Some generalized metric properties of $n$-semitopological groups

TL;DR

This paper explores generalized metric properties of n-semitopological groups, revealing conditions under which they exhibit semi-metrizability, topological group structure, and analyzing their cardinal invariants.

Contribution

It introduces and studies properties of n-semitopological groups, extending known classes and discussing their metric and topological characteristics.

Findings

Hausdorff first-countable 2-semitopological groups are semi-metrizable

Locally compact, Baire, σ-compact 2-semitopological groups are topological groups

Cardinal invariants of n-semitopological groups are analyzed

Abstract

A semitopological group $G$ is called {\it an $n$-semitopological group}, if for any $g\in G$ with $e\not\in\overline{\{g\}}$ there is a neighborhood $W$ of $e$ such that $g\not\in W^{n}$, where $n\in\mathbb{N}$. The class of $n$-semitopological groups ($n\geq 2$) contains the class of paratopological groups and Hausdorff quasi-topological groups.
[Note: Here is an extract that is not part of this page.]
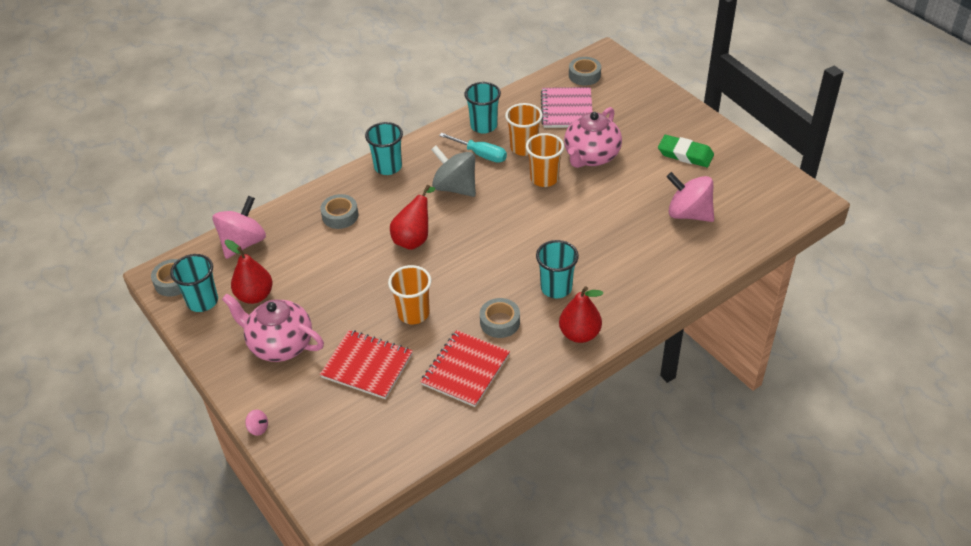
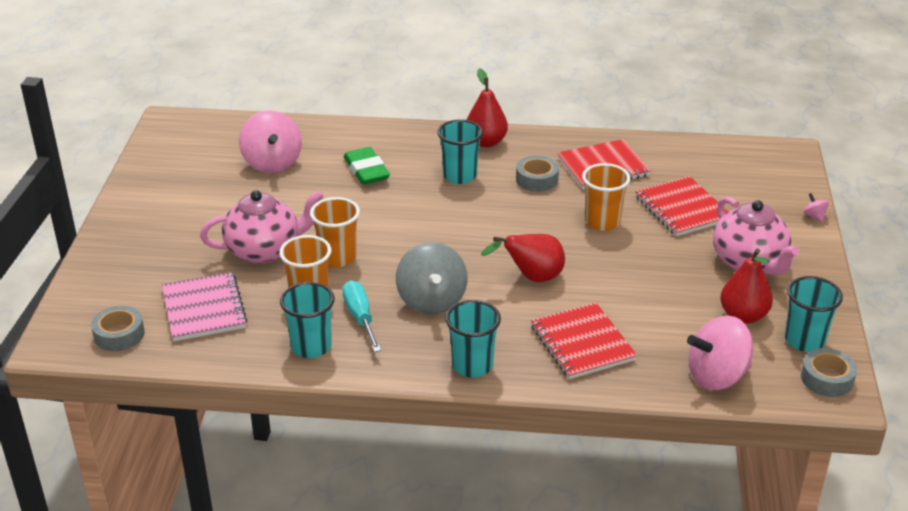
camera: 140 degrees left, 10 degrees down
(340, 216) = (582, 343): grey tape -> red notebook
(567, 109) = (204, 309): pink notebook -> pink notebook turned 60 degrees counterclockwise
(685, 154) = (186, 203): green eraser -> green eraser (366, 170)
Fix any $n\in\mathbb{N}$. Some properties of $n$-semitopological groups are studied, and some questions about $n$-semitopological groups are posed. Some generalized metric properties of $n$-semitopological groups are discussed, which contains mainly results are that (1) each Hausdorff first-countable 2-semitopological group admits a coarsersemi-metrizable topology; (2) each locally compact, Baire and $\sigma$-compact 2-semitopological group is a topological group; (3) the condensation of some kind of 2-semitopological groups topologies are given. Finally, some cardinal invariants of $n$-semitopological groups are discussed.